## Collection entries
↓
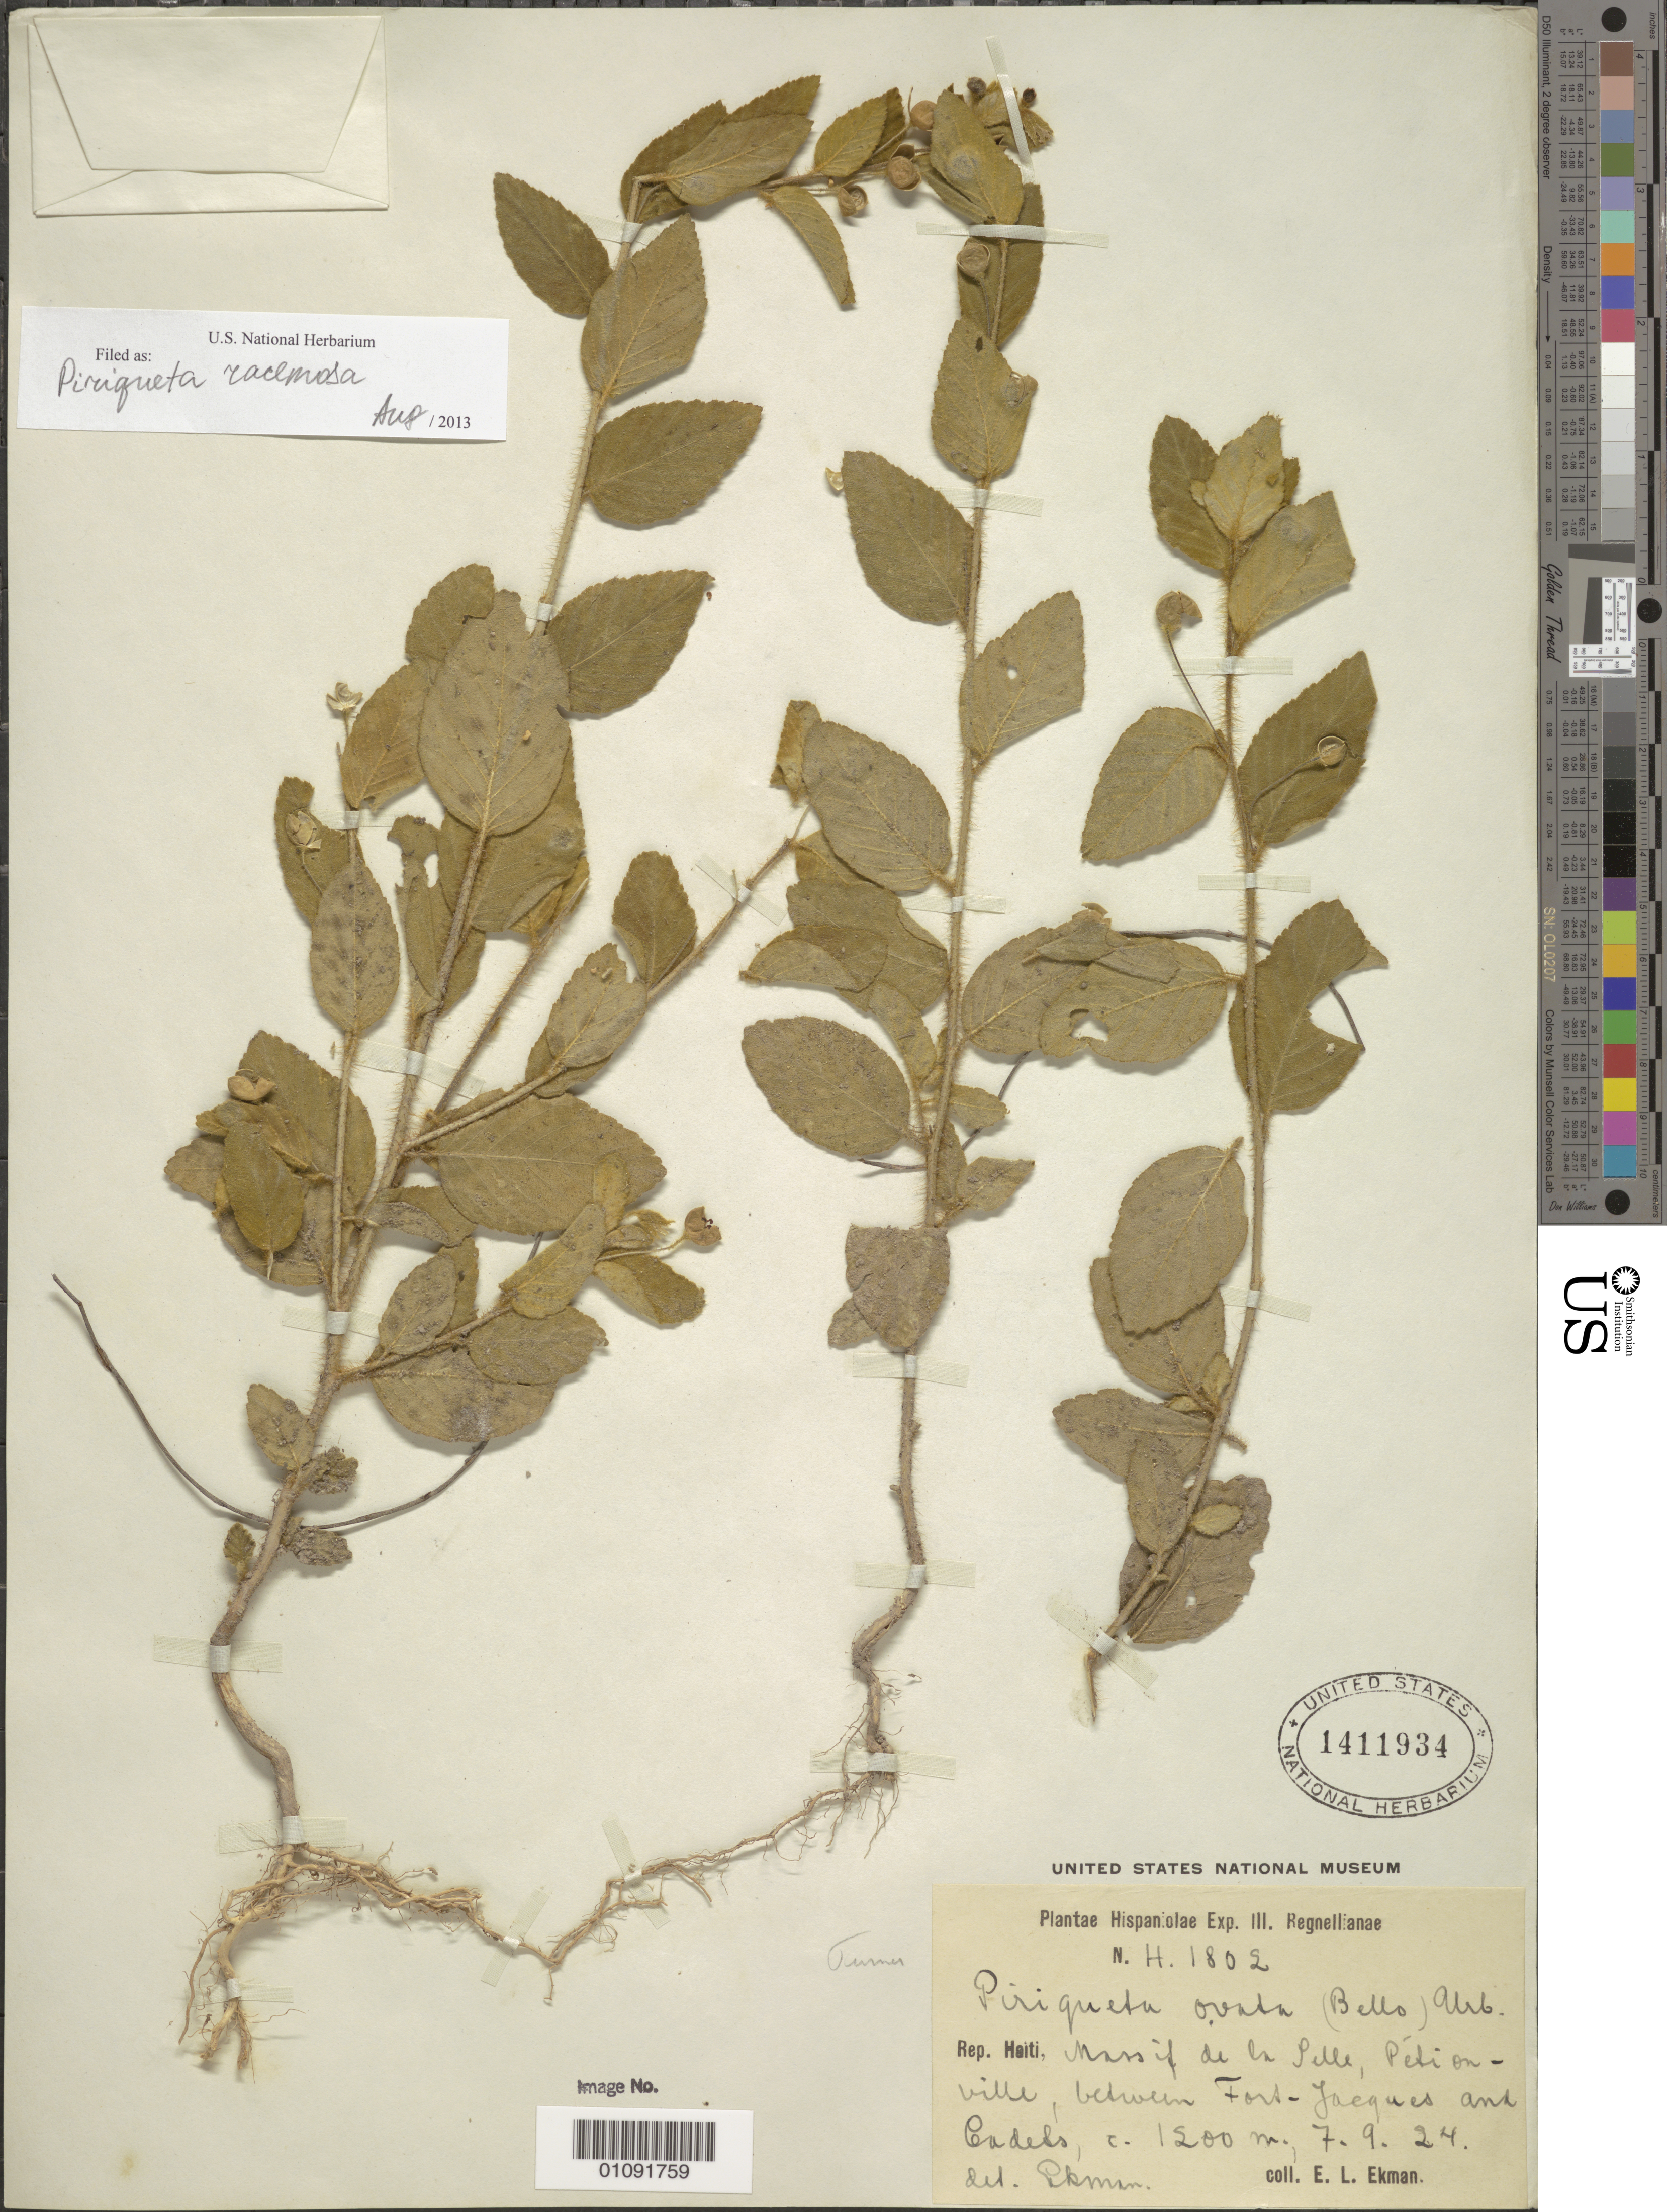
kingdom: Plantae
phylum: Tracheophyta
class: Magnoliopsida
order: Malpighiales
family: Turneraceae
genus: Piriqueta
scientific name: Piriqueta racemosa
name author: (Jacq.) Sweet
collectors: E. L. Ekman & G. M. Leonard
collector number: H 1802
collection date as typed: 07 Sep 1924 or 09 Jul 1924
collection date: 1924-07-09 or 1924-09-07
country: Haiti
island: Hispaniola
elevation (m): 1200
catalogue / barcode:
↑
## PROBLEM DESCRIPTION
Return everything unchanged, from the line containing "genus: Piriqueta" down to the last line of the items.

## EXERCISE ANSWER
genus: Piriqueta
scientific name: Piriqueta racemosa
name author: (Jacq.) Sweet
collectors: E. L. Ekman & G. M. Leonard
collector number: H 1802
collection date as typed: 07 Sep 1924 or 09 Jul 1924
collection date: 1924-07-09 or 1924-09-07
country: Haiti
island: Hispaniola
elevation (m): 1200
catalogue / barcode:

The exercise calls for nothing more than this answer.